【工場ルポ】〈台湾のワイヤロープ設備大手、九春工業・本社工場〉品質・生産性向上、世界的競争力を強化

 世界大手ワイヤロープ設備メーカーの九春工業(本社・台湾、会長・邱明傑氏)の本社工場は、ワイヤロープ製造機およびワイヤロープの加工機や引張試験機などを製造・販売している。近年では、世界最大の6千トンプレス機や、3千トン引張試験機を製造するなど、技術力は非常に高い。販売先は台湾国内だけでなく、北米・ヨーロッパ・日本など世界86カ国に及ぶ。『産業の命綱』と呼ばれるワイヤロープを製造・加工の設備面から支える同社の本社工場を訪れた。(台湾発=綾部 翔悟)

オーダーメード設備を製造

 同社のユーザーはワイヤロープメーカーとワイヤロープ加工業者が大半を占める。同社の引張試験機は世界大手のワイヤロープ関連企業に使用されており、認知度・実績ともに高い。直近では、世界大手ワイヤロープ加工業者のゲイリン(マレーシア)と、KTLマレーシアにそれぞれ世界最大の3千トン引張試験機を納入。また、昨年には世界最大の6千トンプレス機を中村工業の神戸工場に納入している。九春工業の本社工場は、大規模なワイヤロープ関連設備を製造しているだけでなく、600トンプレス機といった中小規模のワイヤロープ加工機なども製造している。

全工程で高品質を追求

 同社で製造するワイヤロープ関連設備は、ほとんどがオーダーメード。設備の性能だけでなく、オプション機能やサイズといったユーザーの要望に的確かつ迅速に応えている。特注品対応のため、自社で金型を製造しているだけでなく、3Dプリンタなどの最新機械や、破断および疲労検査室などを設け、高い水準の設備を製造している。邱明傑会長は「ユーザーの要望以上の製品の製造を心掛けている」と話す。

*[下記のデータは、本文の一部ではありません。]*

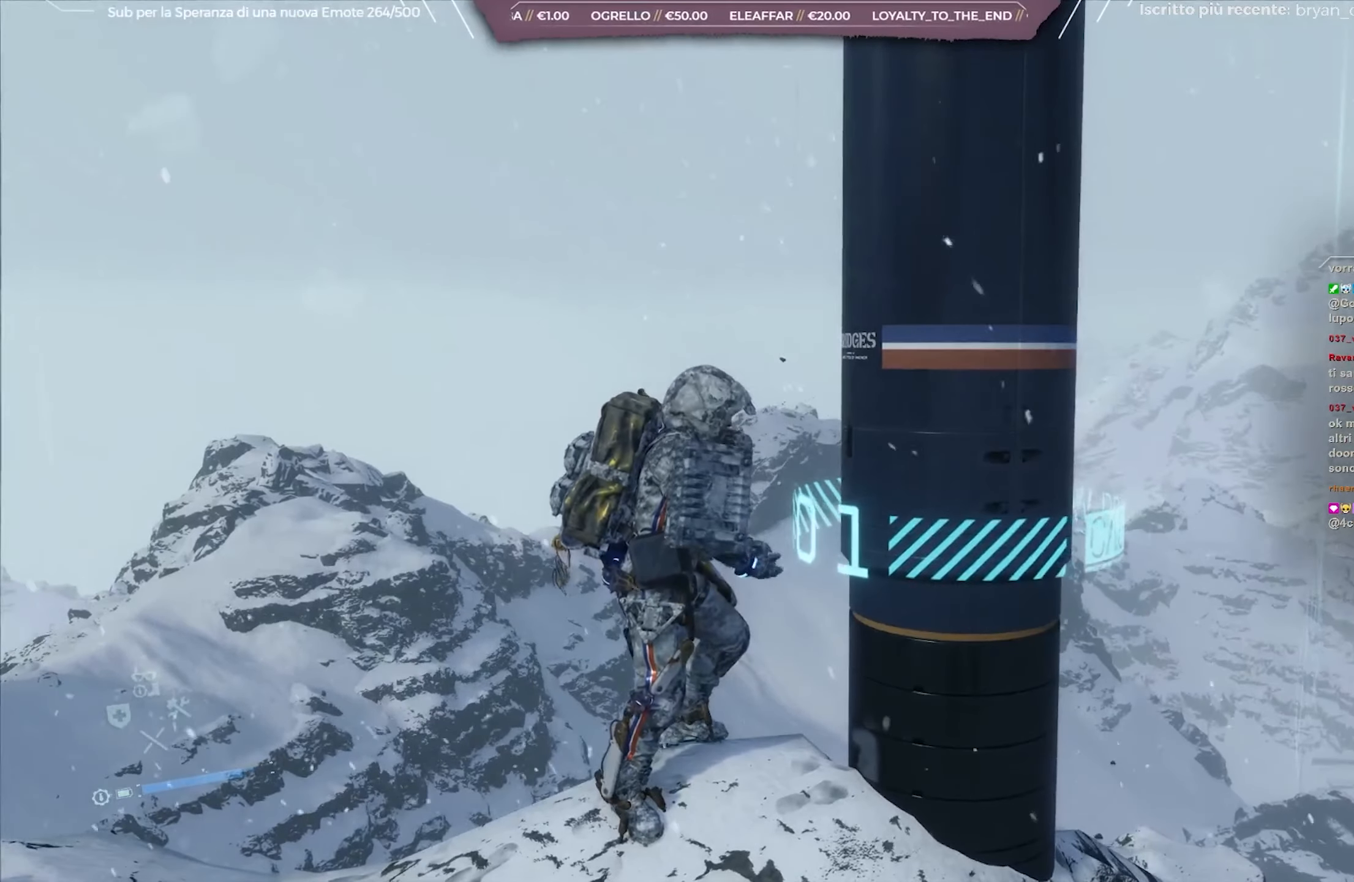
{"buttons": [], "left_stick": "center", "right_stick": "right", "events": [[500, "right_stick", "right"]]}
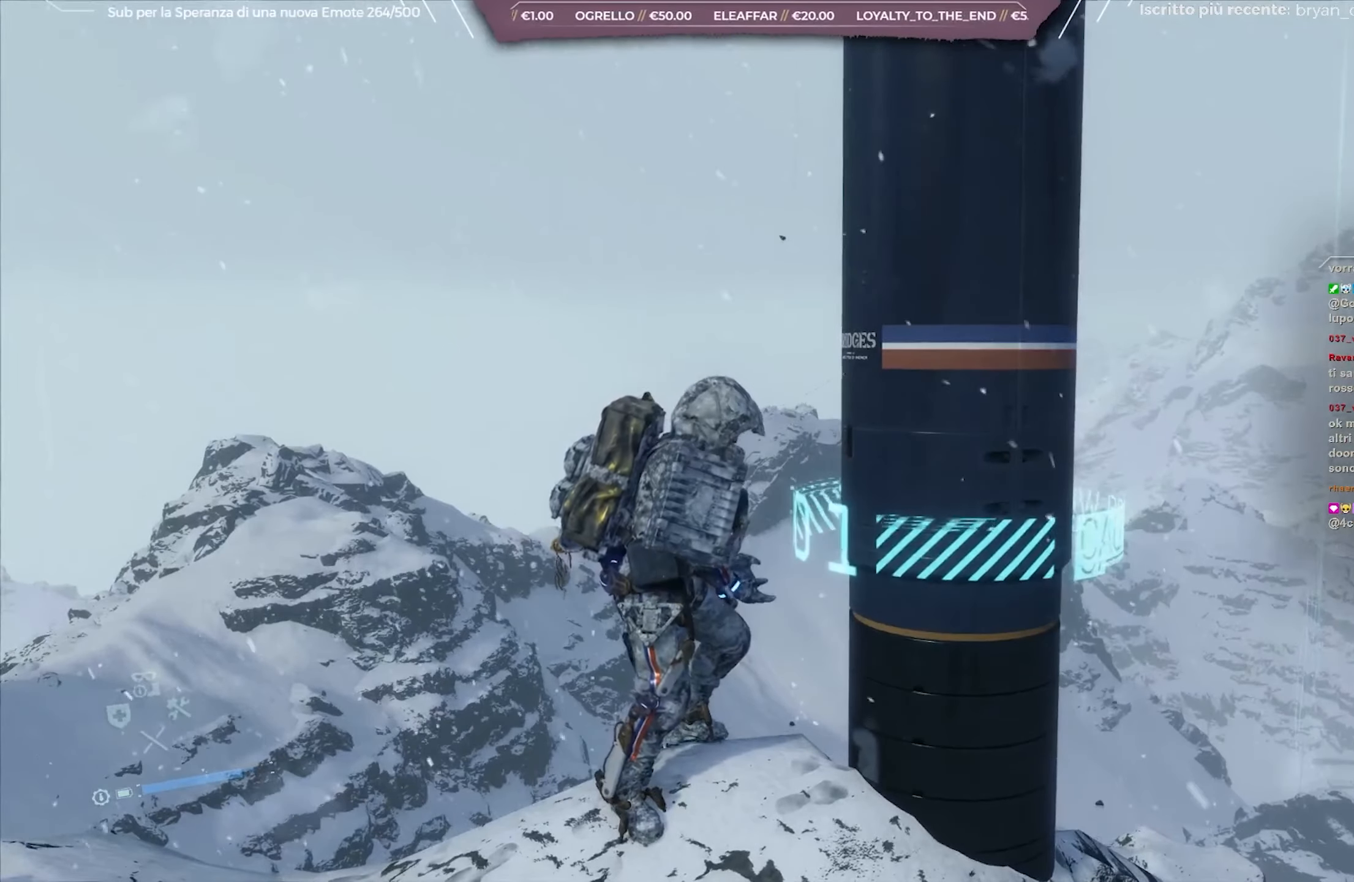
{"buttons": [], "left_stick": "center", "right_stick": "center", "events": [[300, "right_stick", "center"]]}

 品質を追求すべく、母材にも細心の注意を払っている。スリーブなどのワイヤロープ加工製品の母材となる線材や鋼板はCSCから仕入れており、サイズだけでなく材料組織まで綿密な条件で調達している。また、日本社製のパイプを仕入れており、製品の製造に関わる全工程の品質に余念がない。

グループ会社の工場と連携

 本社工場から車で10分程離れた場所に、九春工業のグループ会社である正盛工業の工場がある。同社は橋梁用ケーブルやプレテンションシステムなどを製造している。同工場では九春工場の設備を導入して、製品の安定性を高めており、両工場で連携して効率的に製造している。

 正盛工業の工場には1600トンの引張試験機があり、橋梁用ケーブルの強度試験を行っている。また、直近では2450トンのシームレスなアルミニウム押し出し機も導入し、アルミクランプ管などワイヤロープ関連設備製品なども製造・販売しながらワイヤロープ加工品の内製化を図っている。

 橋梁用ケーブルについては、ブリティックスなどの世界大手ワイヤロープメーカーからワイヤロープを仕入れ、大型設備を駆使して安定的な品質を保っている。直近では、台湾で最長の嘉義県梅山郷太平雲梯景観吊橋(全長281メートル、海抜約1千メートル)や、新北市瑞芳区慶安橋などに同社製の橋梁用ケーブルは使用されている。正盛工業は国内で培った技術を応用し、国外への販売増も目指している。

 ワイヤロープ関連設備を製造する九春工業の本社工場と、橋梁用ケーブルなどを製造する正盛工業の工場の特徴を生かし、同社は国内外を問わず、幅広い地域にワイヤロープ関連製品を拡販している。また、両工場にはそれぞれ研究開発室を設けており、ワイヤロープ関連設備およびシステムに関する新製品の試作・実験などが行われている。

工場自動化と研究員の増員進める

 ユーザーのニーズは多様化しており、九春工業の本社工場ではオーダーメードに対応する設備を積極的に導入している。直近では鋼管加工機を自動化設備に切り替えるほか、表面処理ラインなども随時更新する予定だ。

 本社工場は自動化を進めているが、従業員に関しては減員することなく研究員を増員する予定だ。同工場は20代の従業員も多く、新商品開発や、従業員同士の積極的な意見交換などをくみ取り、販売網を広げながら生産効率の向上を目指している。「設備の自動化を進め、品質・生産性の向上およびコストを削減する。また、人材の育成にも注力して世界的な競争力の強化に努める」(同)と増収増益に向け気持ちを引き締める。